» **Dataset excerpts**
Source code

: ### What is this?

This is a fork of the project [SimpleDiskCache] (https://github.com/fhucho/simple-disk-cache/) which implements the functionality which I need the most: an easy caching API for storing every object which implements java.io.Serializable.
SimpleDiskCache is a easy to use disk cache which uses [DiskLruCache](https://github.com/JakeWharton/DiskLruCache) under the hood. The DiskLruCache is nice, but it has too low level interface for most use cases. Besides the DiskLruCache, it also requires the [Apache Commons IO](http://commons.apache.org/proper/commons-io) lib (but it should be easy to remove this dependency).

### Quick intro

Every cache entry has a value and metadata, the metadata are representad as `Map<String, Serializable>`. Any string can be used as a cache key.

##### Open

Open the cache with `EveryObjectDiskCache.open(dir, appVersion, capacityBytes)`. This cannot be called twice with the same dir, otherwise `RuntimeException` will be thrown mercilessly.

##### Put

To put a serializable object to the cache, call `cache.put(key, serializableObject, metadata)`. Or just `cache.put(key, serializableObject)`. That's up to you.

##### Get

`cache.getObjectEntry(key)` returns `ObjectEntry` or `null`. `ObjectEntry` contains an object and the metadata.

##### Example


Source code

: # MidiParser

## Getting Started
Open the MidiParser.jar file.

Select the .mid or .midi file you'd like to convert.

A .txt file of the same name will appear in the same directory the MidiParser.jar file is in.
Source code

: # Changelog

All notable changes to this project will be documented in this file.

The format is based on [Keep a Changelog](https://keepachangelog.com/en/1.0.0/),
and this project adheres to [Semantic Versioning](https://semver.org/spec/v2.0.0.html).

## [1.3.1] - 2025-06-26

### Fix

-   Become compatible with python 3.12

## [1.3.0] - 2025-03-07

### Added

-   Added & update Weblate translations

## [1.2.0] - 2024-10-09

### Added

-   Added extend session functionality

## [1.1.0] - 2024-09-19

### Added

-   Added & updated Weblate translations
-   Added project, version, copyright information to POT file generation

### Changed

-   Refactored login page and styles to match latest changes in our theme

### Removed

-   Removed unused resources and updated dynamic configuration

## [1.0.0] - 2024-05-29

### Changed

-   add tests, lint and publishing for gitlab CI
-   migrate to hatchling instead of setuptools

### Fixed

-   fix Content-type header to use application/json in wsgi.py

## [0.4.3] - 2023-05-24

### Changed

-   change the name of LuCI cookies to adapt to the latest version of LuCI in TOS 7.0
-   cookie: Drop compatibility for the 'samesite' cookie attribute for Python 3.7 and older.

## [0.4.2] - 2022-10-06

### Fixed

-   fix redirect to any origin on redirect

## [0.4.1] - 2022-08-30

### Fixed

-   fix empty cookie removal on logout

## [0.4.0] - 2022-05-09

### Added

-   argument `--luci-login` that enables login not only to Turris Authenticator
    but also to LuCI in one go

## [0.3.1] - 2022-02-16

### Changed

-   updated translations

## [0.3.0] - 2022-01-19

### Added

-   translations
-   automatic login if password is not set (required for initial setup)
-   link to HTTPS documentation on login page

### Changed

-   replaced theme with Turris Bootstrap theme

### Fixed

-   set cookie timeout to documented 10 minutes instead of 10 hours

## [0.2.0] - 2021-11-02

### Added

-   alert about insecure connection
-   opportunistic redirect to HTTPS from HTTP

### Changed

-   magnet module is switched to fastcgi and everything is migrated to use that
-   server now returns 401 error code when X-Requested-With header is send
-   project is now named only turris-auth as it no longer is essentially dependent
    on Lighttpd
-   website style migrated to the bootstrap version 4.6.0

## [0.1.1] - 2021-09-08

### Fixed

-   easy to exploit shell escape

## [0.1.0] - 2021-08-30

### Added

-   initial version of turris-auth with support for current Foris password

* * *

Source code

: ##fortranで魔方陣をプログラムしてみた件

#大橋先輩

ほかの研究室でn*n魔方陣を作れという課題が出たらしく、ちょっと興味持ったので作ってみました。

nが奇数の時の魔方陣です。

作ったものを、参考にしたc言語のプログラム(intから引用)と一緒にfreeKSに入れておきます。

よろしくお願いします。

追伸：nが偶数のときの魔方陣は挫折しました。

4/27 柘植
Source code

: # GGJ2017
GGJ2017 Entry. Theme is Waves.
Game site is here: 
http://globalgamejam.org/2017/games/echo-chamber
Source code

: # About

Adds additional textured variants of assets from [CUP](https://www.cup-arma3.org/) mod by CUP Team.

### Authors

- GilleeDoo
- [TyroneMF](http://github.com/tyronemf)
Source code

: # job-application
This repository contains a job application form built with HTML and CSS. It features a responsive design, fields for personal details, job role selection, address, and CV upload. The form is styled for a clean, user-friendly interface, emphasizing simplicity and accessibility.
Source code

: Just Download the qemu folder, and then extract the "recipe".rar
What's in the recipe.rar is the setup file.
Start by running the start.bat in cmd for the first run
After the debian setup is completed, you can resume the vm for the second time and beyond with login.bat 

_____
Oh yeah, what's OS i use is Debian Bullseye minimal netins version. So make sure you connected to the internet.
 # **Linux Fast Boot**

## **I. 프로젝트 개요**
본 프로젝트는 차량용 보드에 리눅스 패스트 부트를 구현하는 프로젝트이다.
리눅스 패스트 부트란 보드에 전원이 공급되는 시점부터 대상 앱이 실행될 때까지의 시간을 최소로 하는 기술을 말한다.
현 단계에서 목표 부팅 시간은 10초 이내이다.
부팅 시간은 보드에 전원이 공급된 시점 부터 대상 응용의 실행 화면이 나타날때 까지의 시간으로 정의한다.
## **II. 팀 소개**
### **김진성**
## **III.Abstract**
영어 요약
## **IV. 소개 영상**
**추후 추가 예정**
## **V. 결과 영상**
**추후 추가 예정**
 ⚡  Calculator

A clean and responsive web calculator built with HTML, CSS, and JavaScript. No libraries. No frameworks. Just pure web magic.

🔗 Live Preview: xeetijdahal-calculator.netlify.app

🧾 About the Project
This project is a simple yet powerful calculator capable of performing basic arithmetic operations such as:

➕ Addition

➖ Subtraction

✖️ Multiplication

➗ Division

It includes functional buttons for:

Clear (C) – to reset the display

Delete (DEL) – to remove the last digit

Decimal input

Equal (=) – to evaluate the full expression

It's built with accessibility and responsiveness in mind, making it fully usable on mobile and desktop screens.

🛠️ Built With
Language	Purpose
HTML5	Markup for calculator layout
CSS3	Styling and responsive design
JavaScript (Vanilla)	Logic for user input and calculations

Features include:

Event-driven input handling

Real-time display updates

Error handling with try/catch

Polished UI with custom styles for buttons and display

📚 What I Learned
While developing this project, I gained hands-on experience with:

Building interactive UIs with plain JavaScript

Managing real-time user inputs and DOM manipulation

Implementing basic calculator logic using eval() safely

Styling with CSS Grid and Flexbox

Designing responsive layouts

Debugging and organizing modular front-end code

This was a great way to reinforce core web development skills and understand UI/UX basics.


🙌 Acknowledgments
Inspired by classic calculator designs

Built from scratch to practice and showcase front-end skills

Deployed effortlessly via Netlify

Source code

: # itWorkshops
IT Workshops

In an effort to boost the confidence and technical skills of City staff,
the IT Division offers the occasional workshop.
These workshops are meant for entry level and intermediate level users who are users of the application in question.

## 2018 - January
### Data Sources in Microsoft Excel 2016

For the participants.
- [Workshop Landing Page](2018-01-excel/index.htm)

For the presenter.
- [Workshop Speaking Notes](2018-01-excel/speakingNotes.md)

» **TASK GOAL**
Reproduce the part of the rows that opens with the line containing "Turris Bootstrap theme" and closes with the line containing "current Foris password", replacing "Fixed" with "Resolved" and leaving everything else as it is.

» **RESPONSE AREA**
-   replaced theme with Turris Bootstrap theme

### Resolved

-   set cookie timeout to documented 10 minutes instead of 10 hours

## [0.2.0] - 2021-11-02

### Added

-   alert about insecure connection
-   opportunistic redirect to HTTPS from HTTP

### Changed

-   magnet module is switched to fastcgi and everything is migrated to use that
-   server now returns 401 error code when X-Requested-With header is send
-   project is now named only turris-auth as it no longer is essentially dependent
    on Lighttpd
-   website style migrated to the bootstrap version 4.6.0

## [0.1.1] - 2021-09-08

### Resolved

-   easy to exploit shell escape

## [0.1.0] - 2021-08-30

### Added

-   initial version of turris-auth with support for current Foris password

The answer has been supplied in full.